Institute of Environmental and Analytical Sciences, College of Chemistry and Chemical Engineering, Henan University, Kaifeng, Henan Province, 475004, PR China.
Biosens Bioelectron. 2014 Jan 15;51:76-81. doi: 10.1016/j.bios.2013.07.029. Epub 2013 Jul 26.
A novel nanocomposite consisting of graphene nanoplatelets (GNPs) and titanate nanotubes (TNTs) have been synthesized successfully utilizing the hydrothermal method. The GNP-TNT composite was characterized by transmission electron microscopy, X-ray diffraction, Fourier transform infrared spectroscopy and electrochemical impedance spectroscopy. The voltammetric characterization of GNP-TNT composite, pure GNPs and pure TNTs modified horseradish peroxidase (HRP) biosensors were conducted to select the most suitable electrode immobilization material for enzyme biosensors. The GNPs was firstly eliminated owing to its extremely high background charging current, distinct electrochemical interference from its surface functional groups and low signal to noise ratio. Next, the direct electron transfer of HRP on electrode and the catalytic current of HRP towards H2O2 was increased around 45% and 72% respectively on GNP-TNT composite modified electrodes compared with those on pure TNTs modified electrodes. GNP-TNT composite modified HRP biosensor also exhibited superiority over pure TNTs modified HRP biosensor in the analytical performance. The precision and stability study provided additional evidence for the feasibility of using GNP-TNT composite as electrode modification material.

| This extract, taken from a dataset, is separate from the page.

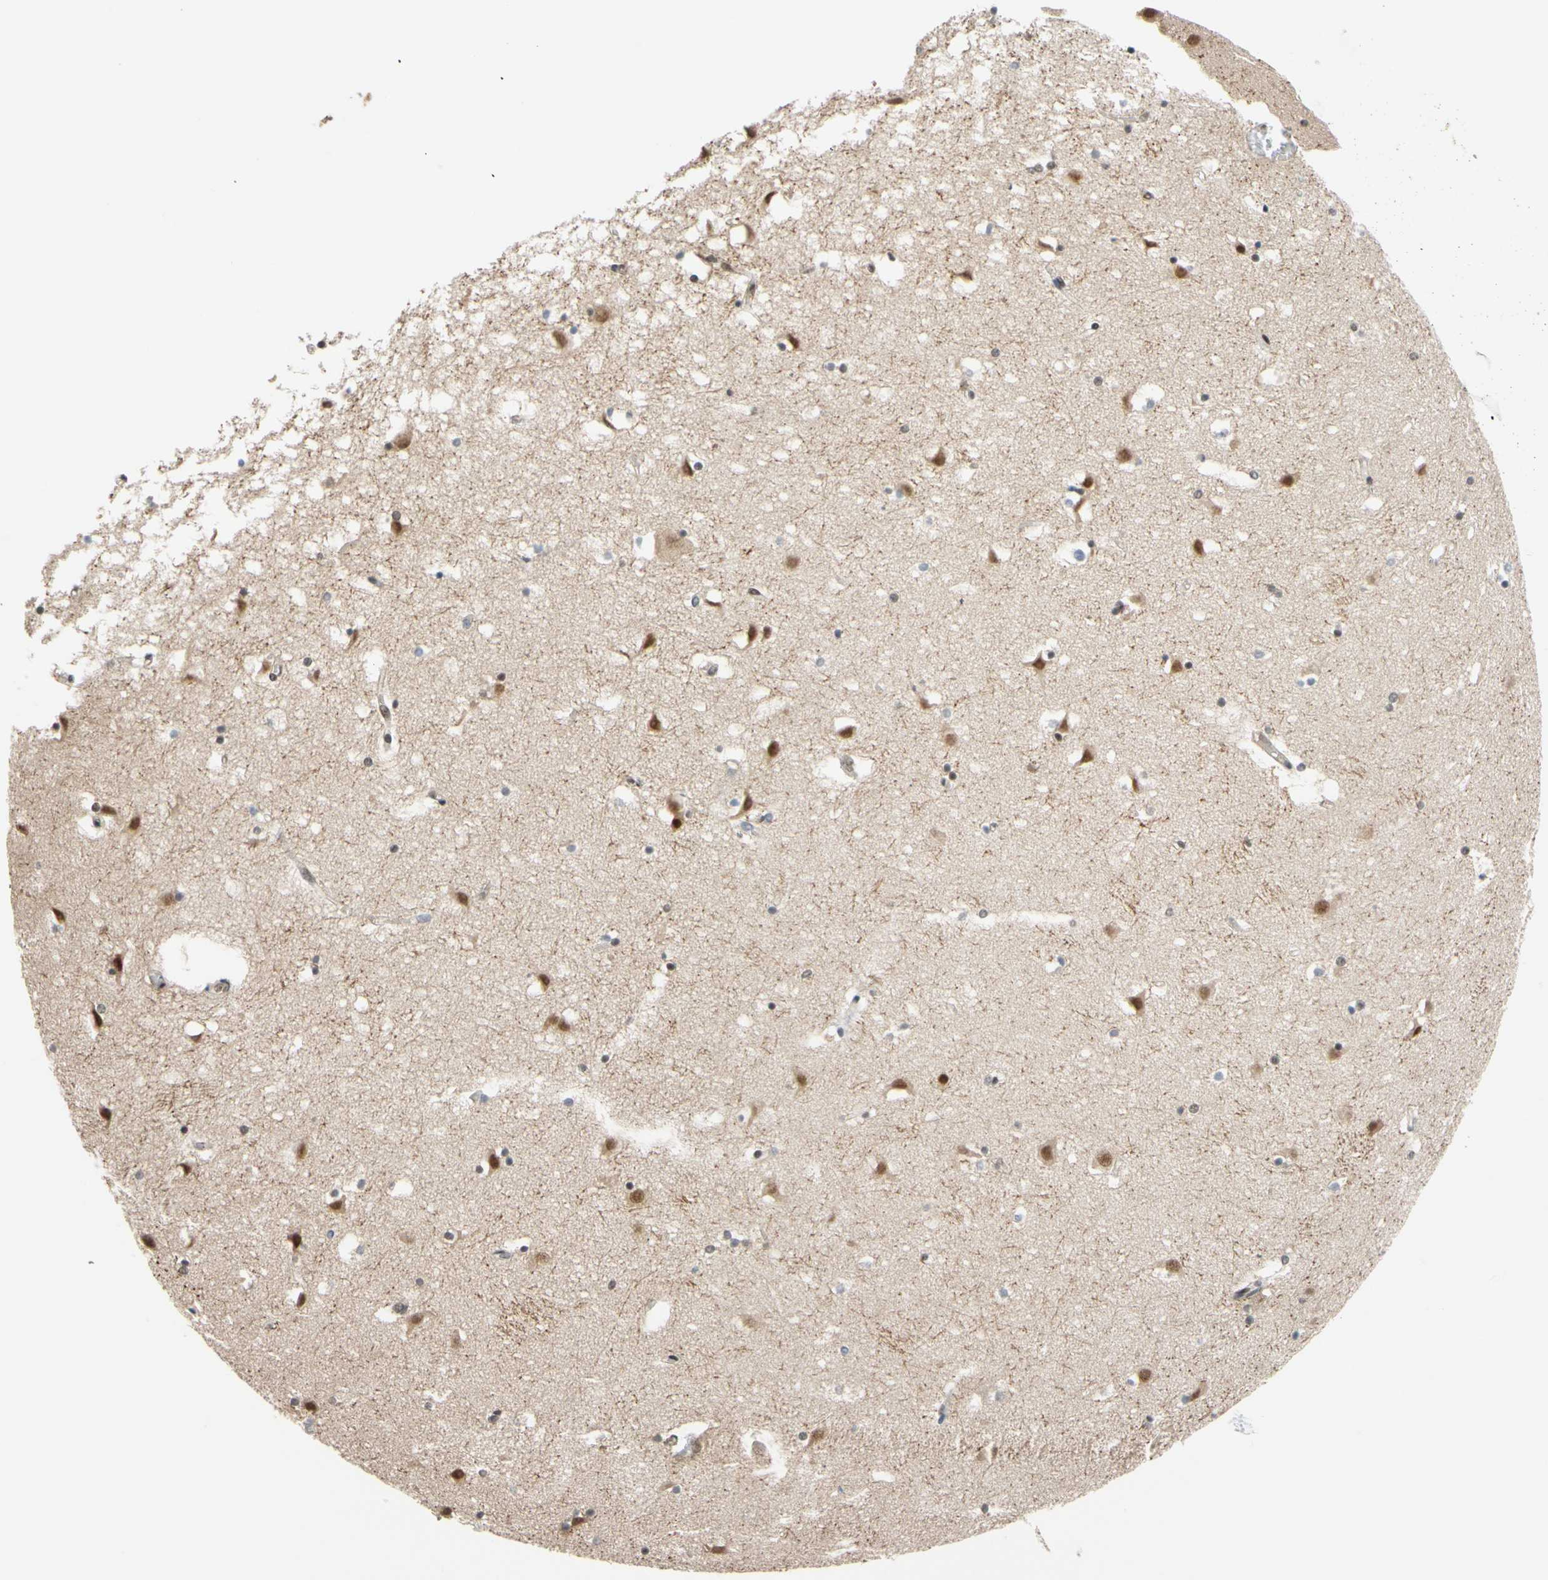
{"staining": {"intensity": "moderate", "quantity": ">75%", "location": "nuclear"}, "tissue": "caudate", "cell_type": "Glial cells", "image_type": "normal", "snomed": [{"axis": "morphology", "description": "Normal tissue, NOS"}, {"axis": "topography", "description": "Lateral ventricle wall"}], "caption": "Protein staining of benign caudate shows moderate nuclear positivity in approximately >75% of glial cells. (DAB (3,3'-diaminobenzidine) IHC, brown staining for protein, blue staining for nuclei).", "gene": "TAF4", "patient": {"sex": "male", "age": 45}}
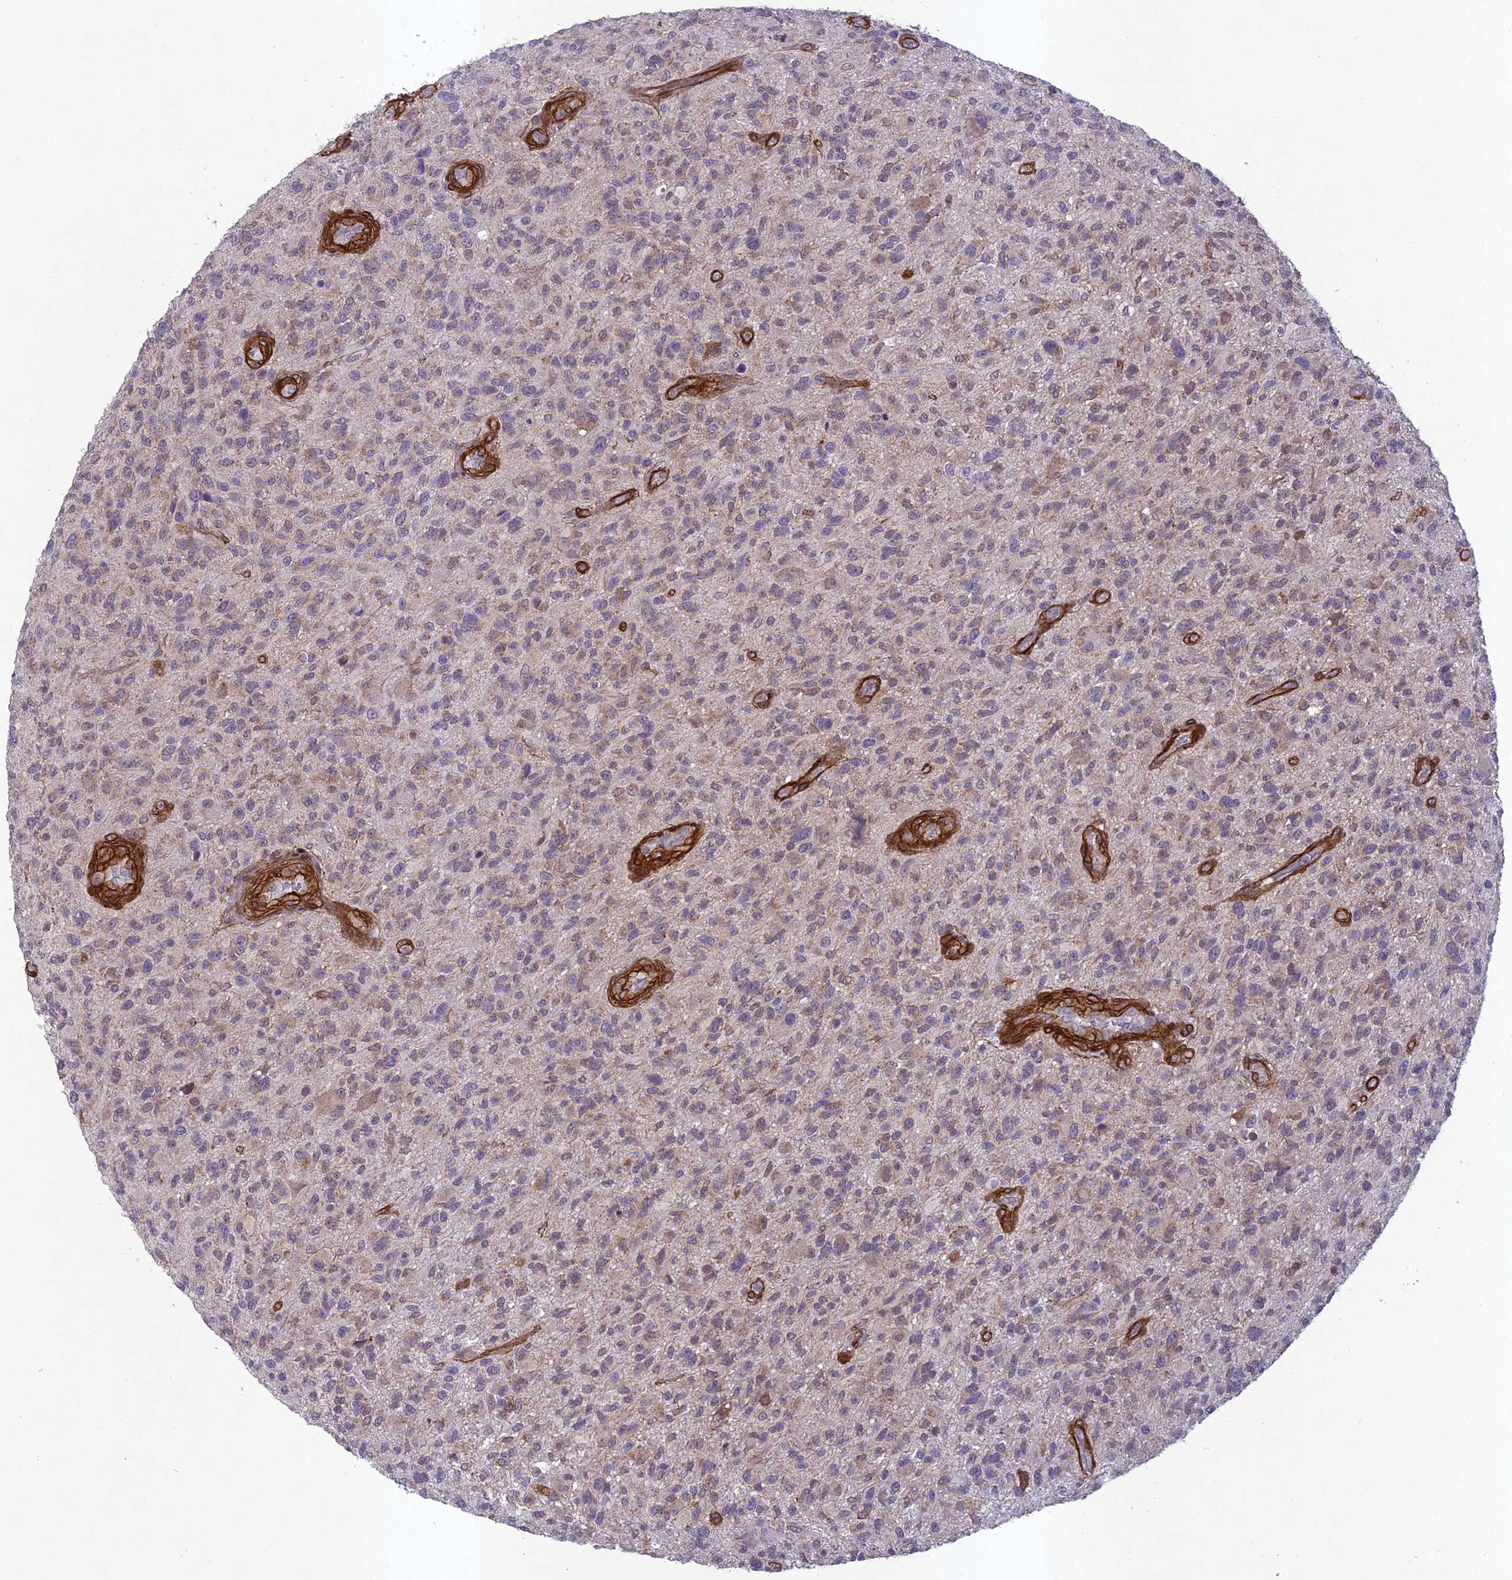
{"staining": {"intensity": "weak", "quantity": "<25%", "location": "cytoplasmic/membranous"}, "tissue": "glioma", "cell_type": "Tumor cells", "image_type": "cancer", "snomed": [{"axis": "morphology", "description": "Glioma, malignant, High grade"}, {"axis": "topography", "description": "Brain"}], "caption": "Human glioma stained for a protein using immunohistochemistry (IHC) reveals no expression in tumor cells.", "gene": "TNS1", "patient": {"sex": "male", "age": 47}}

一种由石墨烯纳米片(GNPs)和钛酸盐纳米管(TNTs)组成的新型纳米复合材料已成功利用水热法合成。通过透射电子显微镜、X 射线衍射、傅里叶变换红外光谱和电化学阻抗谱对 GNP-TNT 复合材料进行了表征。对 GNP-TNT 复合材料、纯 GNPs 和纯 TNTs 修饰辣根过氧化物酶(HRP)生物传感器的伏安特性进行了表征,以选择最适合酶生物传感器的电极固定材料。首先排除了 GNPs,因为其极高的背景充电电流、表面官能团的明显电化学干扰和低信噪比。其次,与纯 TNTs 修饰电极相比,在 GNP-TNT 复合材料修饰电极上,HRP 的直接电子转移和 HRP 对 H2O2 的催化电流分别增加了约 45%和 72%。GNP-TNT 复合材料修饰的 HRP 生物传感器在分析性能方面也优于纯 TNTs 修饰的 HRP 生物传感器。精密性和稳定性研究为使用 GNP-TNT 复合材料作为电极修饰材料的可行性提供了额外的证据。